Nach mehreren Tagen erhielt sie dreckige Gefängniskleidung und ein Paar Stöckelschuhe, die nicht ihrer Grösse entsprachen. «Nach meinem Empfinden war es Tortur», sagte der Vater. Erst nach sieben Monaten durften die Eltern Ilaria im Gefängnis besuchen. Weder die Botschaft noch das Aussenministerium hätten sich um seine Tochter gekümmert.
Das hat sich nun schlagartig geändert. Die Fotos aus dem Gerichtssaal haben ein derartig grosses Medienecho ausgelöst, dass die Strategie, den Fall Ilaria S. unter der Decke zu halten, gescheitert ist. Nach elf Monaten bestellte Aussenminister Antonio Tajani den ungarischen Botschafter ein. Er überreichte ihm eine erste offizielle Protestnote gegen die menschenunwürdigen Haftbedingungen der Italienerin. Giorgia Meloni soll das Thema in einem Telefongespräch mit ihrem Kollegen Viktor Orban vor dem EU-Gipfel in Brüssel angesprochen haben.
Gefangene in Ketten auch in Italien?
Italiens rechtspopulistische Regierungschefin bringt der Fall in eine unangenehme Lage. Vor den Europawahlen im Juni ist es ihr Ziel, den Ungarn Orban mit seiner Regierungspartei Fidesz in ihr Parteienbündnis ECR in Brüssel aufzunehmen und so ihre Rolle in der EU zu stärken. Nun könnte für sie der Zeitpunkt gekommen sein, sich zwischen einer autoritären und einer liberalen Rechten zu entscheiden.
Die diplomatischen Fortschritte wurden rasch von Melonis Gefolgsleuten konterkariert. Ihr Schwager, Landwirtschaftsminister Francesco Lollobrigida, sagte: «Ich habe die Bilder von Ilaria S. im Gericht nicht gesehen und gebe keinen Kommentar ab.» Der Senatspräsident Ignazio La Russa verstieg sich zunächst zu der Behauptung, dass der Vorfall in Budapest «die Würde der Inhaftierten in allen Teilen der Welt» betreffe. Wie ein Tier vorgeführte Angeklagte? «Auch in Italien habe ich gesehen, dass es ein nicht unähnliches System gibt», schwafelte La Russa.
Rom wie Budapest?

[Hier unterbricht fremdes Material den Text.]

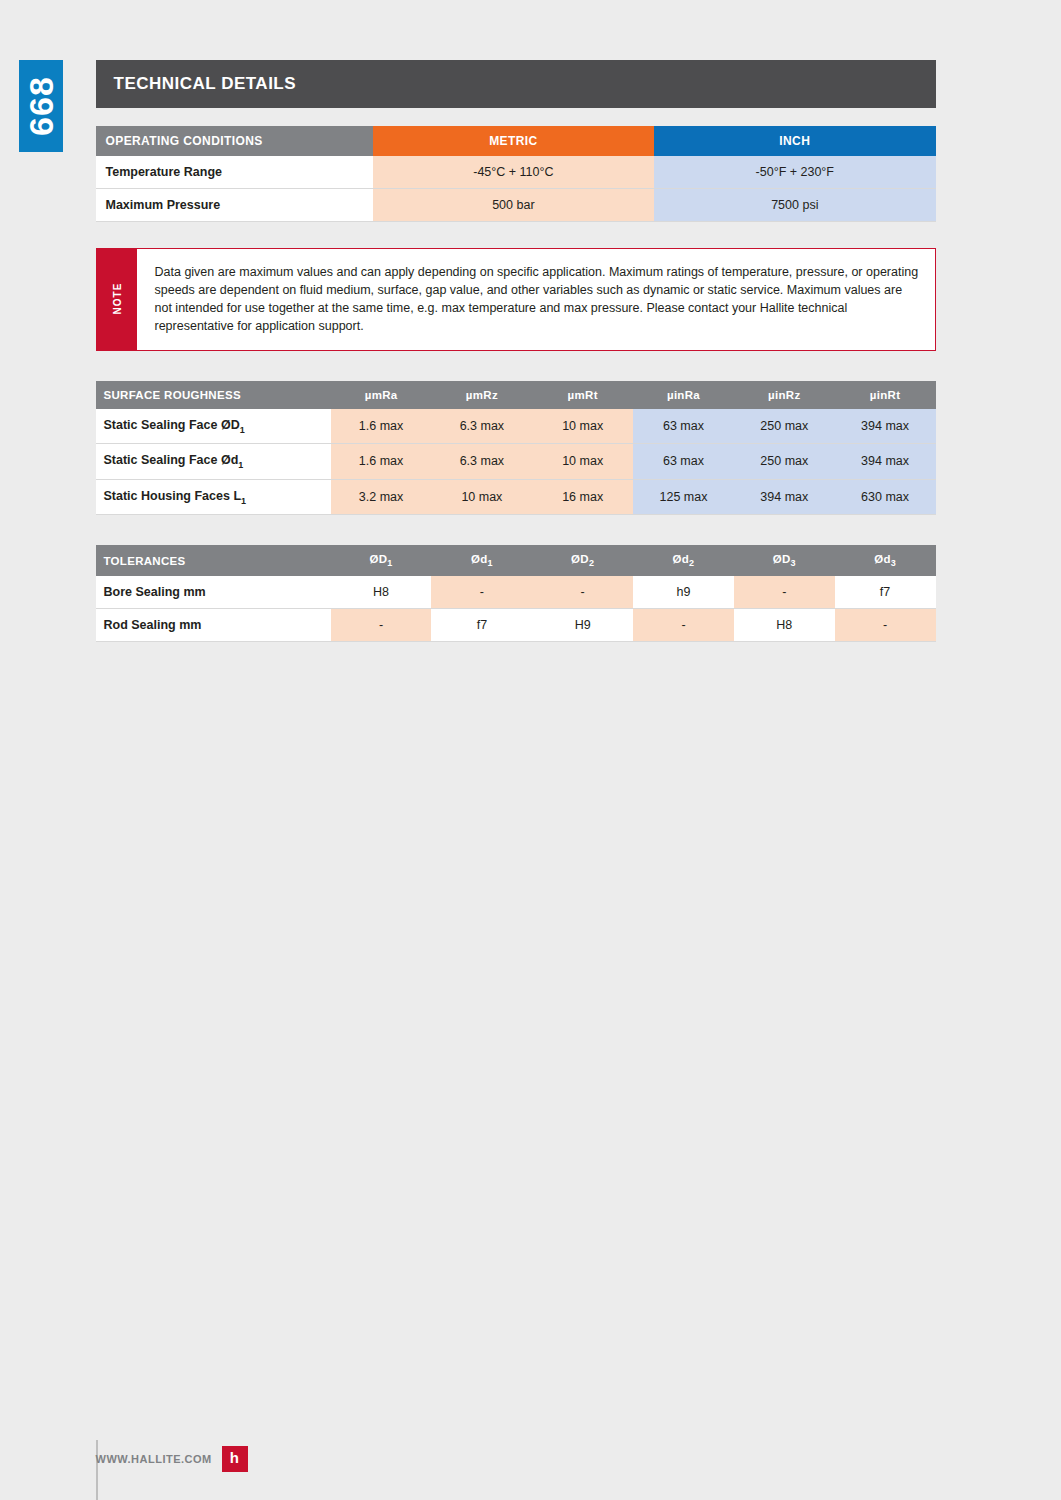668
TECHNICAL DETAILS
| OPERATING CONDITIONS | METRIC | INCH |
| --- | --- | --- |
| Temperature Range | -45°C + 110°C | -50°F + 230°F |
| Maximum Pressure | 500 bar | 7500 psi |
NOTE
Data given are maximum values and can apply depending on specific application. Maximum ratings of temperature, pressure, or operating speeds are dependent on fluid medium, surface, gap value, and other variables such as dynamic or static service. Maximum values are not intended for use together at the same time, e.g. max temperature and max pressure. Please contact your Hallite technical representative for application support.
| SURFACE ROUGHNESS | µmRa | µmRz | µmRt | µinRa | µinRz | µinRt |
| --- | --- | --- | --- | --- | --- | --- |
| Static Sealing Face ØD 1 | 1.6 max | 6.3 max | 10 max | 63 max | 250 max | 394 max |
| Static Sealing Face Ød 1 | 1.6 max | 6.3 max | 10 max | 63 max | 250 max | 394 max |
| Static Housing Faces L 1 | 3.2 max | 10 max | 16 max | 125 max | 394 max | 630 max |
| TOLERANCES | ØD 1 | Ød 1 | ØD 2 | Ød 2 | ØD 3 | Ød 3 |
| --- | --- | --- | --- | --- | --- | --- |
| Bore Sealing mm | H8 | - | - | h9 | - | f7 |
| Rod Sealing mm | - | f7 | H9 | - | H8 | - |
WWW.HALLITE.COM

Nach Protesten aus der Justiz sah sich der Senatspräsident zu einer Richtigstellung gezwungen. «Unser Gesetz verbietet es, den Häftling unter erniedrigenden Bedingungen auszustellen», liess er mitteilen. Aus den Reihen von Melonis Koalitionspartner Lega waren noch schärfere Äusserungen zu hören. Für den stellvertretenden Parteichef Andrea Crippa gilt: «Jedes Land bestraft, wie es will.» Bei der Opposition stiessen diese Kommentare auf Entrüstung. «Die mittelalterliche Szene empört ganz Europa, aber nicht die italienische Regierung», sagte Peppe Provenzano vom Partito Democratico. Die PD-Chefin Elly Schlein forderte Meloni auf, ihr Schweigen zu brechen. «Diese Affäre bestätigt, dass Meloni sich stets die falschen Verbündeten ausgesucht hat», sagte Schlein.